• _Raw data_:
======
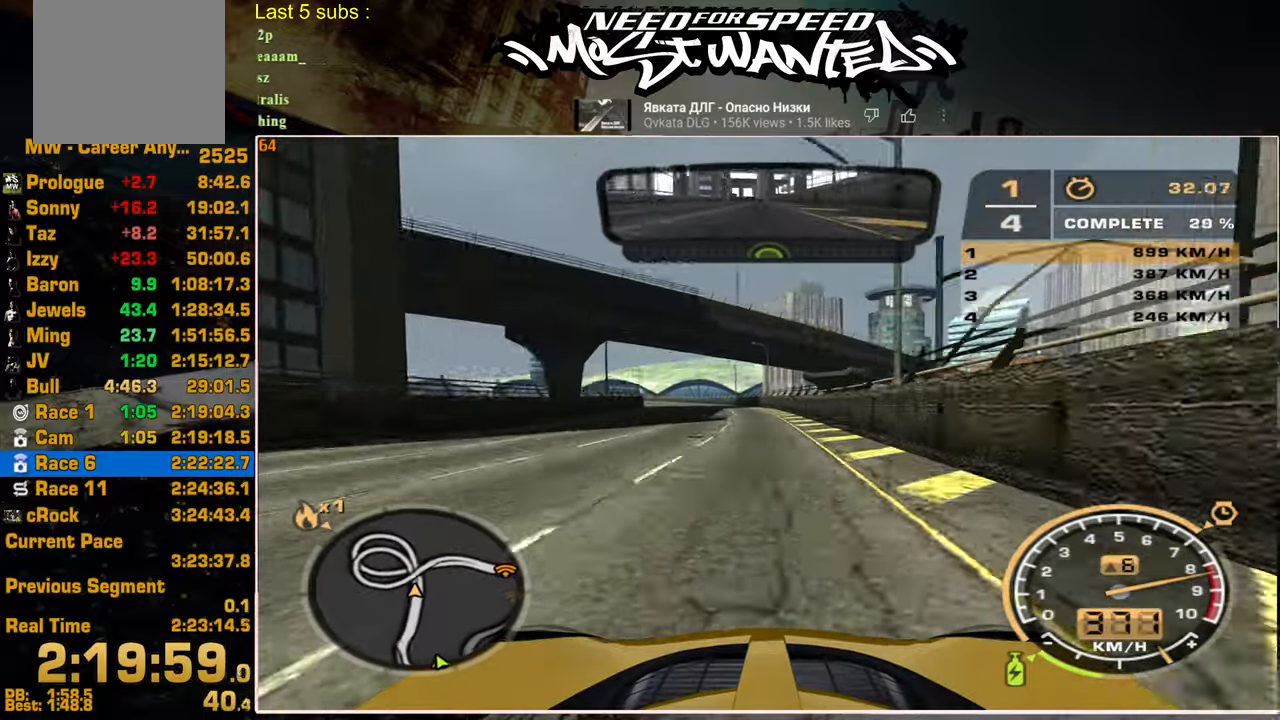
{"buttons": ["R2"], "left_stick": "up-left", "right_stick": "center", "events": []}
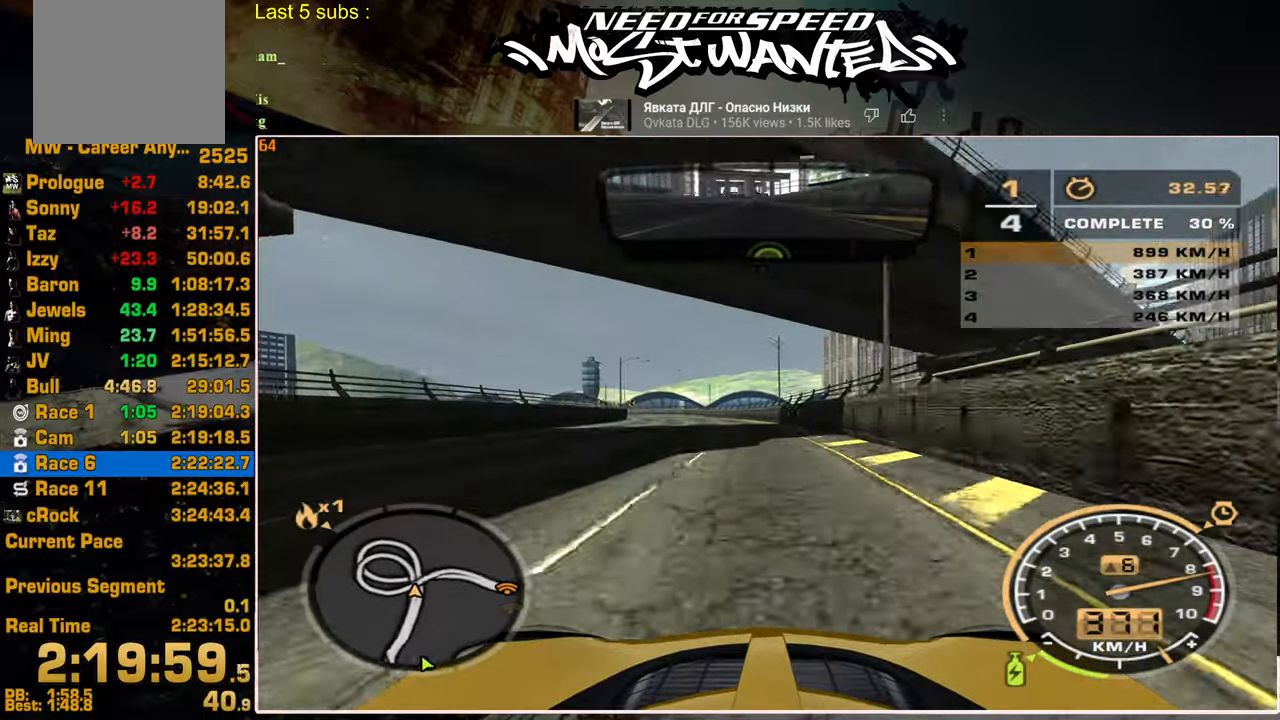
{"buttons": ["R2"], "left_stick": "up-left", "right_stick": "center", "events": []}
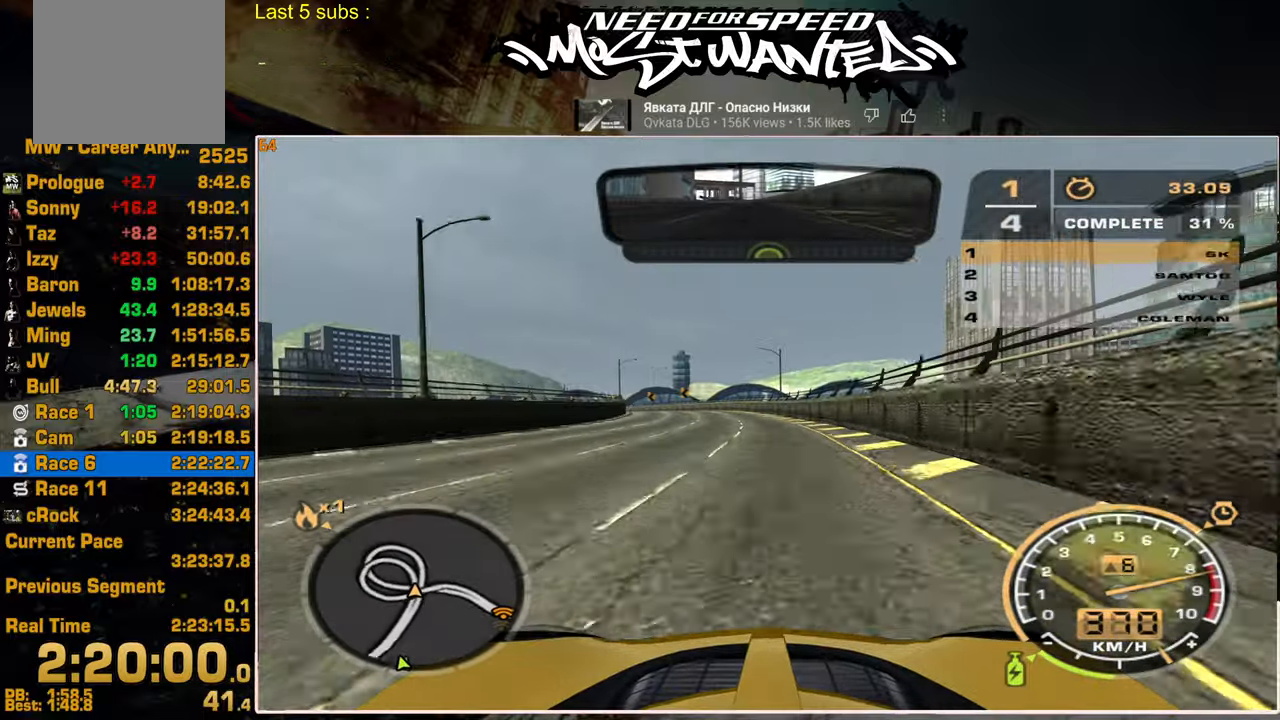
{"buttons": ["R2"], "left_stick": "up-left", "right_stick": "center", "events": []}
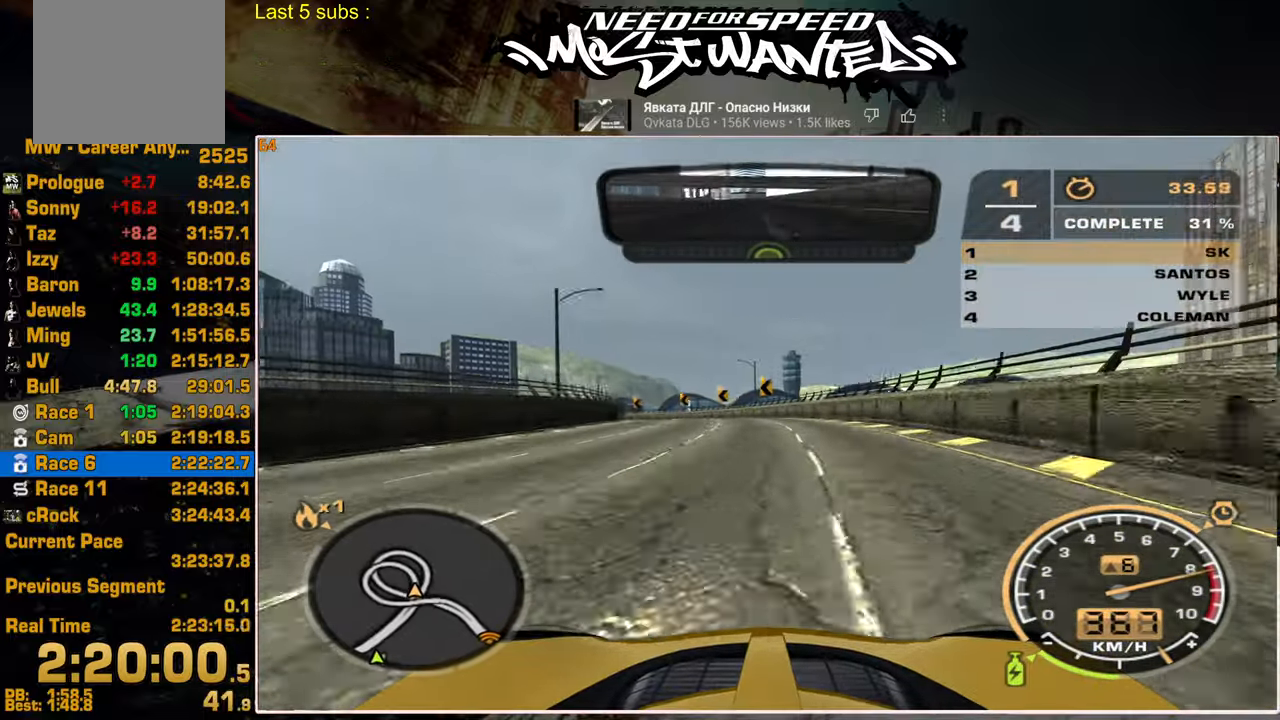
{"buttons": ["R2"], "left_stick": "up-left", "right_stick": "center", "events": []}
======
• _Assignment_: From the first line to the last, set down the data exactly, without the pictures.

• _Exercise result_:
{"buttons": ["R2"], "left_stick": "up-left", "right_stick": "center", "events": []}
{"buttons": ["R2"], "left_stick": "up-left", "right_stick": "center", "events": []}
{"buttons": ["R2"], "left_stick": "up-left", "right_stick": "center", "events": []}
{"buttons": ["R2"], "left_stick": "up-left", "right_stick": "center", "events": []}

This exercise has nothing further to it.